O laudo que vai apontar a causa da morte da jovem ainda não ficou pronto. Segundo informações do Instituto Geral de Perícias (IGP), o exame cadavérico deu inconclusivo. Os peritos ainda vão analisar tecido e sangue coletados no corpo da advogada. A morte natural não foi descartada pelos técnicos.

Linha de investigação
A principal linha de investigação da Polícia Civil de Santa Catarina a respeito da morte de Aline Stela Xavier Ázara, porém, é suicídio. O corpo dela foi achado na manhã de segunda (2) em um hostel no centro de Florianópolis.

 

Os policiais conseguiram mapear os últimos passos de Aline. A advogada saiu de carro do Distrito Federal no último dia 25. Rodou 919km até Campinas, em São Paulo. Lá, deixou o veículo em um estacionamento. Pegou um ônibus para a Rodoviária do Tietê – terminal de onde partiu, noutro coletivo, rumo à capital catarinense.

Aline desembarcou em Florianópolis no dia 26, à noite. Chegou ao hostel dizendo estar muito cansada. No quarto em que a jovem estava hospedada, foram encontrados bilhetes de passagens de ônibus e também de um estacionamento para carros de Campinas. Havia também alimentos, duas malas, remédios (entre eles, para dor de cabeça e enjoo), uma receita psiquiátrica e, pelo menos, R$ 1.700 em espécie.

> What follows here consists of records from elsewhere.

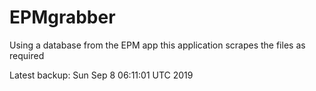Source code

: # EPMgrabber
Using a database from the EPM app this application scrapes the files as required


Latest backup: Sun Sep 8 06:11:01 UTC 2019
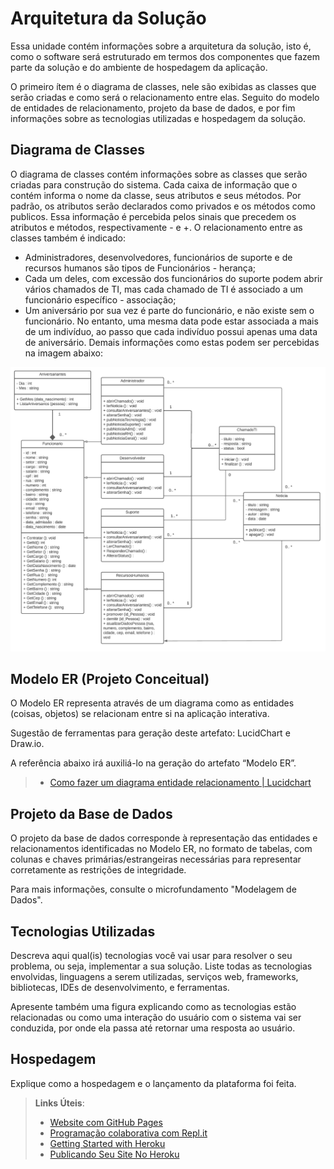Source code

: # Arquitetura da Solução

Essa unidade contém informações sobre a arquitetura da solução, isto é, como o software será estruturado em termos dos componentes que fazem parte da solução e do ambiente de hospedagem da aplicação.

O primeiro ítem é o diagrama de classes, nele são exibidas as classes que serão criadas e como será o relacionamento entre elas. Seguito do modelo de entidades de relacionamento, projeto da base de dados, e por fim informações sobre as tecnologias utilizadas e hospedagem da solução.

## Diagrama de Classes
O diagrama de classes contém informações sobre as classes que serão criadas para construção do sistema.
Cada caixa de informação que o contém informa o nome da classe, seus atributos e seus métodos. Por padrão, os atributos serão declarados como privados e os métodos como publicos. Essa informação é percebida pelos sinais que precedem os atributos e métodos, respectivamente - e +.
O relacionamento entre as classes também é indicado:
* Administradores, desenvolvedores, funcionários de suporte e de recursos humanos são tipos de Funcionários - herança;
* Cada um deles, com excessão dos funcionários do suporte podem abrir vários chamados de TI, mas cada chamado de TI é associado a um funcionário específico - associação;
* Um aniversário por sua vez é parte do funcionário, e não existe sem o funcionário. No entanto, uma mesma data pode estar associada a mais de um indivíduo, ao passo que cada indivíduo possui apenas uma data de aniversário.
Demais informações como estas podem ser percebidas na imagem abaixo:

<img src= https://github.com/ICEI-PUC-Minas-PMV-ADS/pmv-ads-2022-2-e2-proj-int-t5-spacenet/blob/6cc2b80c539528ffac015c046896de74db3e4e11/docs/img/Diagrama%20de%20classes.png/>


## Modelo ER (Projeto Conceitual)

O Modelo ER representa através de um diagrama como as entidades (coisas, objetos) se relacionam entre si na aplicação interativa.

Sugestão de ferramentas para geração deste artefato: LucidChart e Draw.io.

A referência abaixo irá auxiliá-lo na geração do artefato “Modelo ER”.

> - [Como fazer um diagrama entidade relacionamento | Lucidchart](https://www.lucidchart.com/pages/pt/como-fazer-um-diagrama-entidade-relacionamento)

## Projeto da Base de Dados

O projeto da base de dados corresponde à representação das entidades e relacionamentos identificadas no Modelo ER, no formato de tabelas, com colunas e chaves primárias/estrangeiras necessárias para representar corretamente as restrições de integridade.
 
Para mais informações, consulte o microfundamento "Modelagem de Dados".

## Tecnologias Utilizadas

Descreva aqui qual(is) tecnologias você vai usar para resolver o seu problema, ou seja, implementar a sua solução. Liste todas as tecnologias envolvidas, linguagens a serem utilizadas, serviços web, frameworks, bibliotecas, IDEs de desenvolvimento, e ferramentas.

Apresente também uma figura explicando como as tecnologias estão relacionadas ou como uma interação do usuário com o sistema vai ser conduzida, por onde ela passa até retornar uma resposta ao usuário.

## Hospedagem

Explique como a hospedagem e o lançamento da plataforma foi feita.

> **Links Úteis**:
>
> - [Website com GitHub Pages](https://pages.github.com/)
> - [Programação colaborativa com Repl.it](https://repl.it/)
> - [Getting Started with Heroku](https://devcenter.heroku.com/start)
> - [Publicando Seu Site No Heroku](http://pythonclub.com.br/publicando-seu-hello-world-no-heroku.html)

Os policiais encontraram o celular da advogada ligado e bloqueado com senha. Embora não tenha feito reserva no hostel, Aline solicitou hospedagem até 9 de julho. Durante os dias em que ficou no local, os funcionários viram a jovem sair do quarto em algumas ocasiões para fazer compras em supermercados da região.

O sumiço
Aline sumiu após almoçar com Irene. Ela deixou a residência, em Sobradinho, dizendo que ia para o Fórum de Brasília. Segundo a mãe, a advogada esqueceu a blusa de frio, retornou e saiu novamente de carro.

Na capital federal, o último registro dela foi feito no mesmo dia (25), em uma agência da Caixa Econômica Federal de Sobradinho. Aline passou no banco para sacar dinheiro. As imagens do circuito interno de segurança flagraram o momento.

No DF, o caso foi investigado pela 13ª DP (Sobradinho) e Delegacia de Repressão a Sequestro (DRS). A família espalhou cartazes por diversas regiões do DF e Entorno e não parou de procurar a moça durante a semana que ficou sem notícias sobre seu paradeiro.

Busque ajuda
Metrópoles tem a política de publicar informações sobre casos de suicídio ou tentativas que ocorrem em locais públicos ou causam mobilização social. Isso porque é um tema debatido com muito cuidado pelas pessoas em geral.

A Organização Mundial da Saúde (OMS) recomenda que o assunto não venha a público com frequência, para que o ato não seja estimulado. O silêncio, porém, camufla outro problema: a falta de conhecimento sobre o que, de fato, leva essas pessoas a se matarem.

Depressão, esquizofrenia e o uso de drogas ilícitas são os principais males identificados pelos médicos em um potencial suicida. Problemas que poderiam ser tratados e evitados em 90% dos casos, segundo a Associação Brasileira de Psiquiatria.